Food and energy production depend on the availability of water. Power plants whether nuclear or conventional require large quantities of water to cool their exhaust streams.

Furthermore underground water source will be gradually depleted as 69% per cent of Bangladesh’s water reportedly comes from below ground. For Dhaka city itself, it relies on underground water reserves. There are 1300 bore- holes tapping water below Dhaka and it is reported that in some areas the water table has fallen more than 40 metres.

Already media has been replete with news of acute shortage of fresh water in Dhaka city and around. As the demand for water increases, share of water per person will decrease greatly. With the increase of population in the coming years from 14 million to 30 million by 2020, it may become a huge problem for the inhabitants of the capital city,

Although water is the commonest stuff on earth, experts say that only 2.53 per cent of it is fresh, while the rest is salt- water (sea water).

And of the fresh water, two thirds is locked up in glaciers and permanent snow cover. What is available is one-third of fresh water in lakes, rivers, aquifers (ground water) and rainfall.

Factors reducing fresh water:

Population growth, (ii) pollution and (iii) climate change will combine to produce a drastic decline in water supply in the years ahead.

First, population is now about 7 billion in the world and in the next 25 years there will be 2 billion more people coming onto the earth and virtually all of that will go to developing countries.

It has been reported that between 1970 and 1990, available per capita water supply decreased by one third. Demand comes not just from the need to drink, the need to wash, and the need to deal with human waste, the large demand comes from industry and agriculture in the developing world.

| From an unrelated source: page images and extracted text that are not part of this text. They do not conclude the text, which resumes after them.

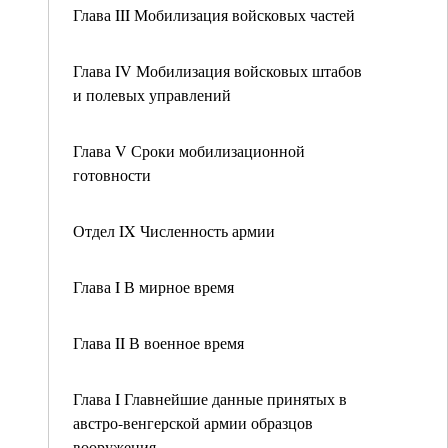
Глава III Мобилизация войсковых частей
Глава IV Мобилизация войсковых штабов
и полевых управлений
Глава V Сроки мобилизационной
готовности
Отдел IX Численность армии
Глава I В мирное время
Глава II В военное время
Глава I Главнейшие данные принятых в
австро-венгерской армии образцов
вооружения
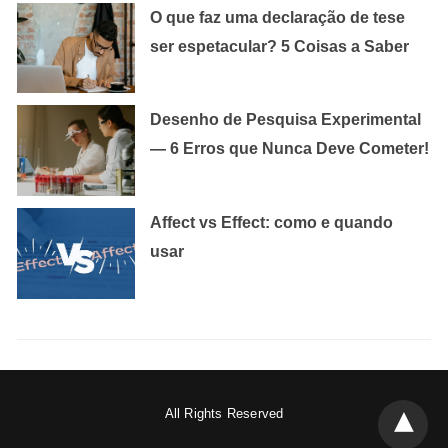
O que faz uma declaração de tese
ser espetacular? 5 Coisas a Saber
Desenho de Pesquisa Experimental
— 6 Erros que Nunca Deve Cometer!
Affect vs Effect: como e quando
usar
All Rights Reserved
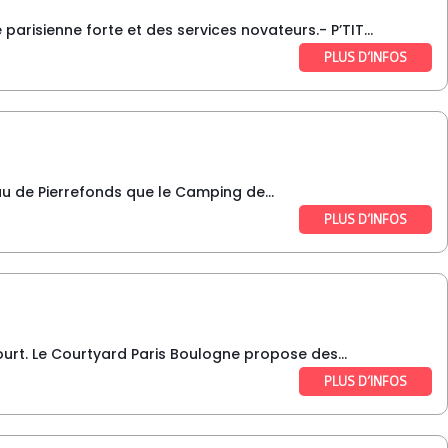
arisienne forte et des services novateurs.- P’TIT...
PLUS D’INFOS
u de Pierrefonds que le Camping de...
PLUS D’INFOS
urt. Le Courtyard Paris Boulogne propose des...
PLUS D’INFOS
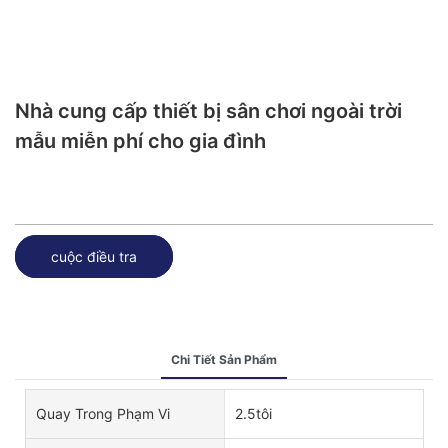
Nhà cung cấp thiết bị sân chơi ngoài trời
mẫu miễn phí cho gia đình
cuộc điều tra
Chi Tiết Sản Phẩm
Quay Trong Phạm Vi
2.5tôi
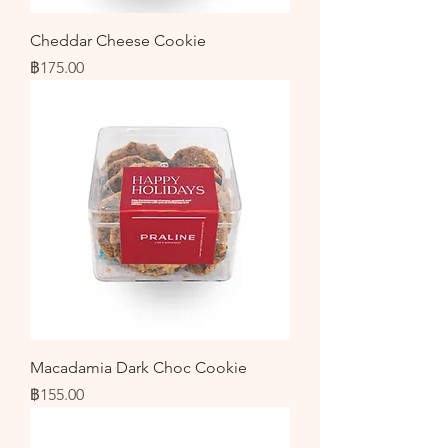
Cheddar Cheese Cookie
ราคา
฿175.00
Macadamia Dark Choc Cookie
ราคา
฿155.00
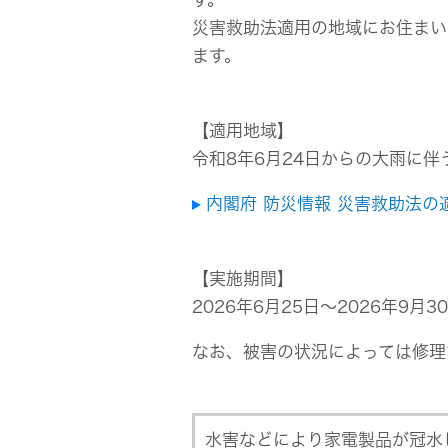
事業等
アクセサリー
災害救助法適用の地域にお住まい
リスク
スポーツコミュニケーションア
ます。
プリ
沿革
マルチ
【適用地域】
令和8年6月24日からの大雨に
個人のお客様 トップ
内閣府 防災情報 災害救助法の
【実施期間】
2026年6月25日～2026年9月3
なお、被害の状況によっては修理
水害などにより家電製品が冠水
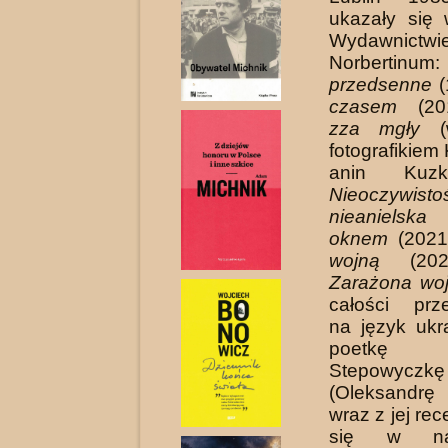
ukazały się 
Wydawnic­twi
Norbertinu
przedsenne
(
czasem
(201
zza mgły
(w
fotografikiem
anin Kuzk
Nieoczywisto
nieanielska
(
oknem
(2021
wojną
(2022
Zarażona wo
całości prz
na język ukr
poetkę
Stepowyczkę
(Oleksandrę
wraz z jej re
się w na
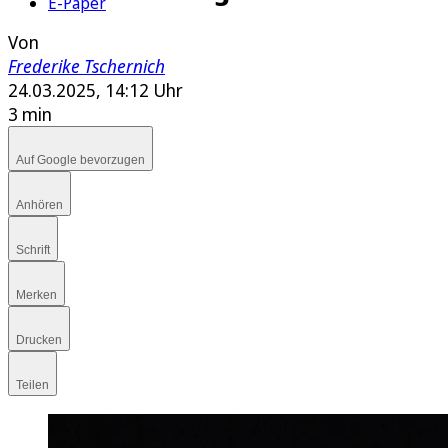
E-Paper
Von
Frederike Tschernich
24.03.2025, 14:12 Uhr
3 min
Auf Google bevorzugen
Anhören
Schrift
Merken
Drucken
Teilen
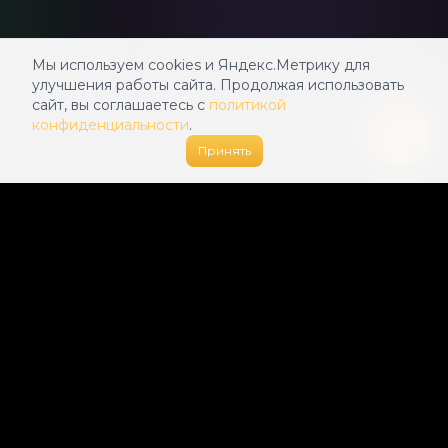
Мы используем cookies и Яндекс.Метрику для
улучшения работы сайта. Продолжая использовать
сайт, вы соглашаетесь с
политикой
конфиденциальности
.
Принять
🍌
BananaGen
Генерация изображений и видео с
помощью нейросетей Google Gemini,
Veo 3.1, Wan 2.6 и Kling 2.6
@
bananogen_bot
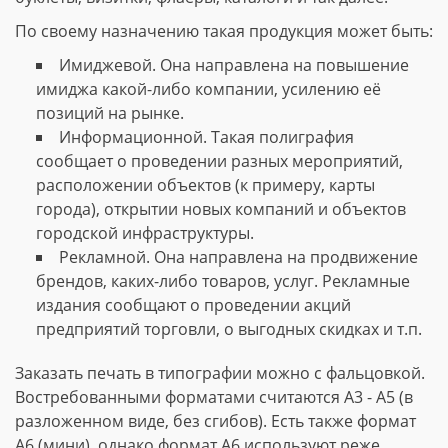
По своему назначению такая продукция может быть:
Имиджевой. Она направлена на повышение
имиджа какой-либо компании, усилению её
позиций на рынке.
Информационной. Такая полиграфия
сообщает о проведении разных мероприятий,
расположении объектов (к примеру, карты
города), открытии новых компаний и объектов
городской инфраструктуры.
Рекламной. Она направлена на продвижение
брендов, каких-либо товаров, услуг. Рекламные
издания сообщают о проведении акций
предприятий торговли, о выгодных скидках и т.п.
Заказать печать в типографии можно с фальцовкой.
Востребованными форматами считаются А3 - А5 (в
разложенном виде, без сгибов). Есть также формат
А6 (мини), однако формат А6 используют реже.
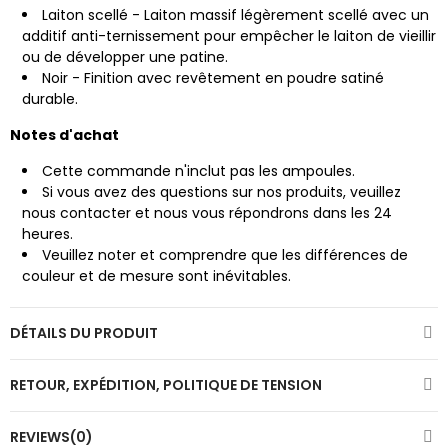
Laiton scellé - Laiton massif légèrement scellé avec un
additif anti-ternissement pour empêcher le laiton de vieillir
ou de développer une patine.
Noir - Finition avec revêtement en poudre satiné
durable.
Notes d'achat
Cette commande n'inclut pas les ampoules.
Si vous avez des questions sur nos produits, veuillez
nous contacter et nous vous répondrons dans les 24
heures.
Veuillez noter et comprendre que les différences de
couleur et de mesure sont inévitables.
DÉTAILS DU PRODUIT
RETOUR, EXPÉDITION, POLITIQUE DE TENSION
REVIEWS(0)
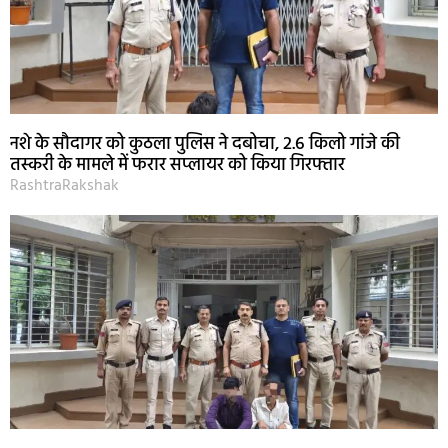
नशे के सौदागर को कुठला पुलिस ने दबोचा, 2.6 किलो गांजे की
तस्करी के मामले में फरार सप्लायर को किया गिरफ्तार
RashtraRakshak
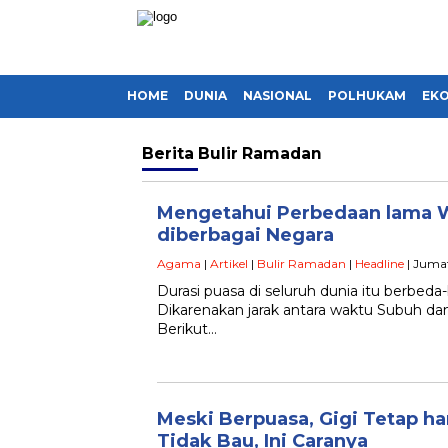
HOME
DUNIA
NASIONAL
POLHUKAM
EK
Berita
Bulir Ramadan
Mengetahui Perbedaan lama 
diberbagai Negara
Agama
|
Artikel
|
Bulir Ramadan
|
Headline
| Jumat
Durasi puasa di seluruh dunia itu berbeda-b
Dikarenakan jarak antara waktu Subuh dan
Berikut…
Meski Berpuasa, Gigi Tetap ha
Tidak Bau, Ini Caranya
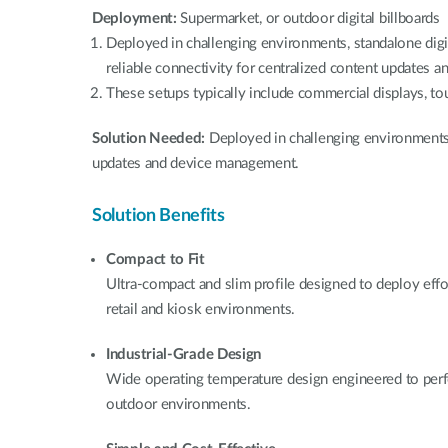
Deployment:
Supermarket, or outdoor digital billboards
Deployed in challenging environments, standalone digi
reliable connectivity for centralized content updates
These setups typically include commercial displays, to
Solution Needed:
Deployed in challenging environments 
updates and device management.
Solution Benefits
Compact to Fit
Ultra-compact and slim profile designed to deploy effo
retail and kiosk environments.
Industrial-Grade Design
Wide operating temperature design engineered to perf
outdoor environments.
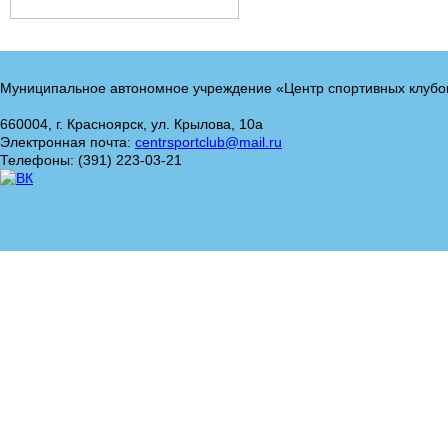
Муниципальное автономное учреждение «Центр спортивных клубо
660004, г. Красноярск, ул. Крылова, 10а
Электронная почта:
centrsportclub@mail.ru
Телефоны: (391) 223-03-21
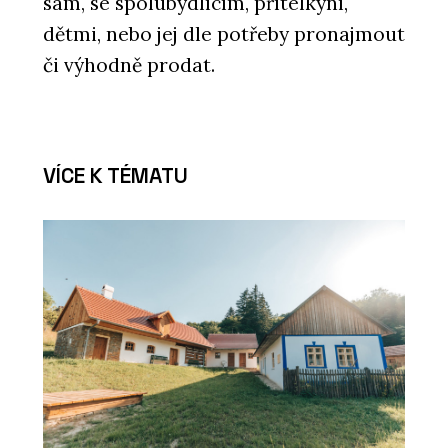
sám, se spolubydlícím, přítelkyní,
dětmi, nebo jej dle potřeby pronajmout
či výhodně prodat.
VÍCE K TÉMATU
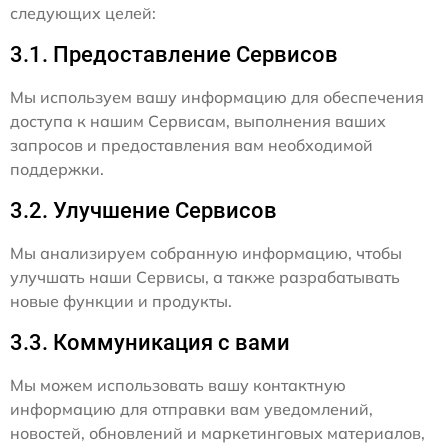
следующих целей:
3.1. Предоставление Сервисов
Мы используем вашу информацию для обеспечения
доступа к нашим Сервисам, выполнения ваших
запросов и предоставления вам необходимой
поддержки.
3.2. Улучшение Сервисов
Мы анализируем собранную информацию, чтобы
улучшать наши Сервисы, а также разрабатывать
новые функции и продукты.
3.3. Коммуникация с вами
Мы можем использовать вашу контактную
информацию для отправки вам уведомлений,
новостей, обновлений и маркетинговых материалов,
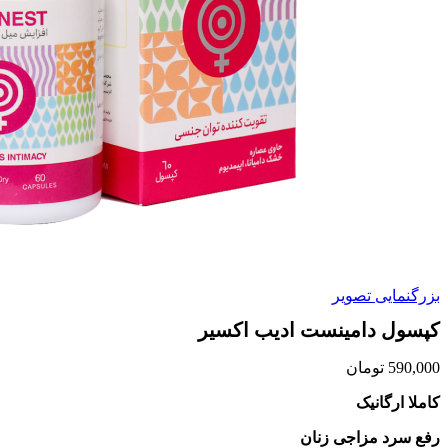
بزرگنمایی تصویر
کپسول دامینست ادیب اکسیر
590,000
تومان
کاملا ارگانیک
رفع سرد مزاجی زنان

Second, pollution is another pressure point. With one litre of waste- water sufficient to pollute about eight litres of fresh water. Pollution comes from industry, agriculture and human generated wastes. About million tons of wastes are dumped every day into rivers, lakes and streams,

Third, climate change will account for 20% per cent of the decline through erratic rainfall and a rise in the sea level. Climate change is also responsible for saline water creeping inside land and rivers.

Fourth, underground water is diminishing rapidly. It has been reported that across Asia, Africa and Latin America, ground water level are dropping as much as 3 metres a year.

Regional Cooperation:

Regional cooperation on water management on shared river basins is imperative. For example, the Mekong River Commission (MRC) established in 1995 with Cambodia, Vietnam and Laos together with China and Myanmar as dialogue partners in 1996 has the mandate of cooperation in flood control, hydropower, irrigation and fisheries among others to optimise use for benefits of shared-basin countries.

It is suggested that Basin-wise Commissions (one for the Ganges and the other for Brahmaputra basins) be constituted with all countries who share the basin as members, for water- sharing and water resources- management including flood control and irrigation for the benefit of the people of the region.


Since fresh water is distributed unevenly around the world, water issue could be a political “time bomb”. As demand for fresh water increases conflict of interest will arises between upper and lower riparian countries. Some water experts say that water scarcity may lead to even armed conflicts in the next few decades.

Finally, where there is water, there is life, energy, and well-being. Water is a right to every one.. Without it human beings could not live and it is the duty of all governments that water is available to everyone.